European shares also fell on Friday as worries over a dramatic fall in the Turkish lira jolted financial markets amid concerns of the region’s banks’ exposure to upheaval in Turkey.

Asian stocks closed mostly lower on Friday as global investors opted to fell risk assets while they also continued to assess the impact of the latest tit-for-tat in the trade war between the U.S. and China.

China’s Shanghai Composite index managed to eke out meager gains after recording amid rampant volatility. The index had recorded seven straight swings of 1% or more, the longest stretch since Chinese markets crashed in 2015.

3. Inflation expected to keep Fed on track for 2 rate hikes

Investors will get a look at some more inflation numbers before many hit the road to get a jump on the weekend, with the data expected to support the case for the Federal Reserve to hike rates twice more this year.
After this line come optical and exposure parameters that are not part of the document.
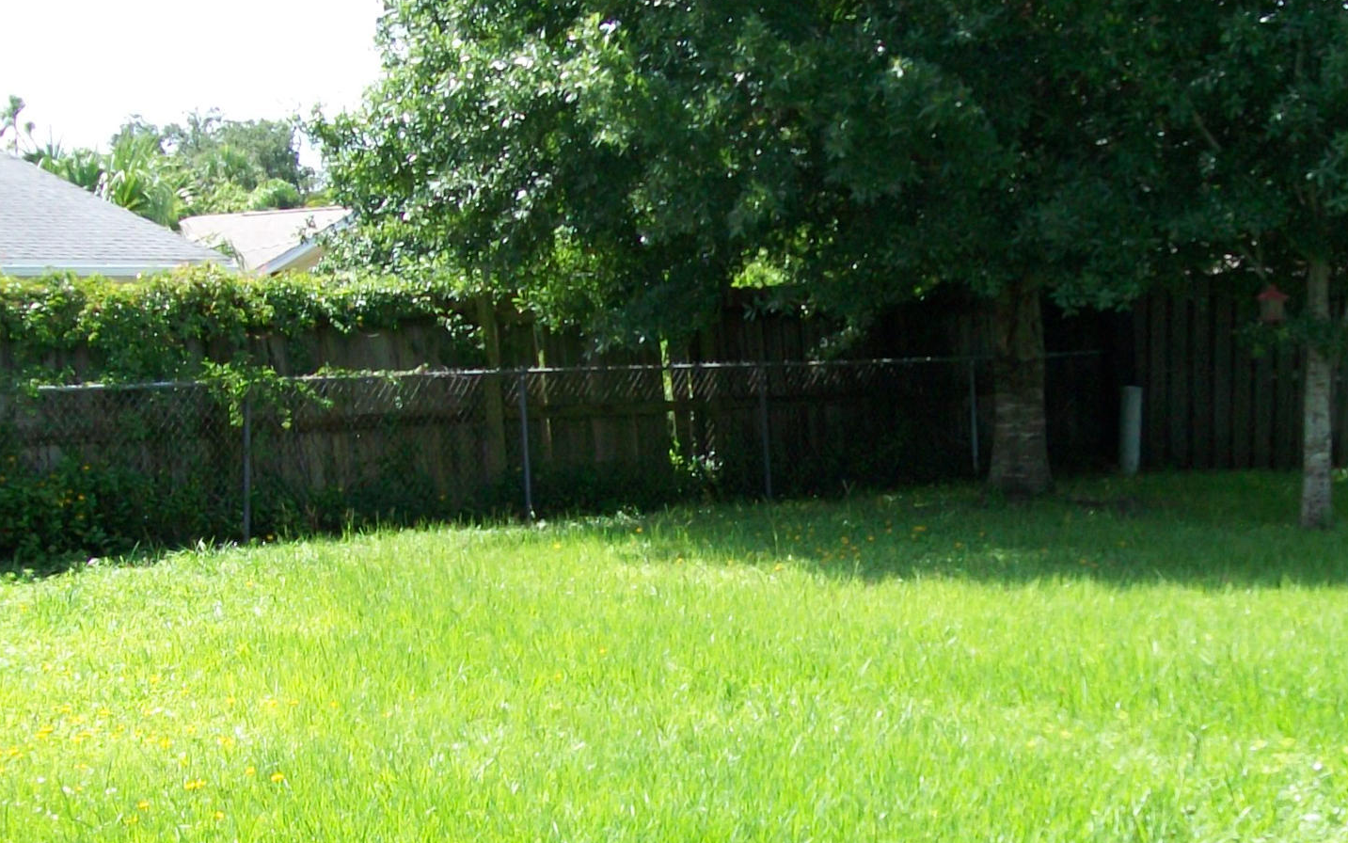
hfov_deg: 28.8
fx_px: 2609
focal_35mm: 71
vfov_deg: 18.3
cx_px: 885
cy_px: 598
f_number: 2.7
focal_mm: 6
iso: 64
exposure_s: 1/400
The consumer price index (CPI) comes out at 8:30 AM ET (12:30 GMT) Friday.

Economists expect that the CPI rose 0.2% in July, compared with June, and the year-over-year gain will be 3%. The core CPI, which excludes volatile food and energy prices, is forecast to have risen 0.2% month on month. The year-on-year core CPI gain is expected to be 2.3%.

The Fed kept interest rates unchanged last week, as expected, characterizing the U.S. economy as strong and staying on track to increase borrowing costs in September and likely again in December.
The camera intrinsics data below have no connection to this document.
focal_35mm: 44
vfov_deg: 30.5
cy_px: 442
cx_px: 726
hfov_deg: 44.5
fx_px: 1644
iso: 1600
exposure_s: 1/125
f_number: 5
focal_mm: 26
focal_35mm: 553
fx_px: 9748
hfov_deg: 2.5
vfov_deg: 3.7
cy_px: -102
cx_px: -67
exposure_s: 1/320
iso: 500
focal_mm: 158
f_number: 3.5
4. Dollar hits 13-month high

Global trade tensions and geopolitical uncertainty sent traders fleeing to safe haven currencies, with the dollar hitting a 13-month peak and the yen also gaining across the board.

Investors have been paying close attention to increasing trade tensions with the latest news focusing on U.S. sanctions on Moscow, while Washington is also fueling the political feud with Turkey.

At 5:56 AM ET (9:56 GMT), the U.S. dollar index, which measures the greenback’s strength against a trade-weighted basket of six major currencies, gained 0.43% at 95.87, just off an intraday high of 96.03, its strongest level since July 2017.

The yen benefitted from its own safe haven status, allowing it to make headway against generalized strength in the greenback. USD/JPY was last down 0.14% to 110.92.

5. Oil cautious after IEA warning on sanctions against Iran

Oil prices held around the unchanged mark in early morning trade on Friday as the International Energy Agency warned that the recent cooling in the market may not last.

"The recent cooling down of the market, with short-term supply tensions easing, currently lower prices, and lower demand growth might not last," the Paris-based agency said in its monthly report.

IEA warned that upcoming oil sanctions against Iran could bring turmoil to the market later in the year. U.S. sanctions targeting Iranian oil is expected in early November and could increase the potential of a global energy supply shortage.

Many countries, including Europe, China and Russia, oppose the sanction, but the White House wants other countries to stop buying oil from Iran.

"As oil sanctions against Iran take effect, perhaps in combination with production problems elsewhere, maintaining global supply might be very challenging and would come at the expense of maintaining an adequate spare capacity cushion," the IEA said.

U.S. production will also be on markets’ radar as Baker Hughes releases its weekly data later on Friday.

The U.S. rig count, an early indicator of future output, fell by 2 to 859 last week, providing some relief over escalating output stateside.

U.S. crude oil futures slipped 0.04% to $66.78 by 6:01 AM ET (10:01 GMT), while Brent oil edged forward 0.10% to $72.14.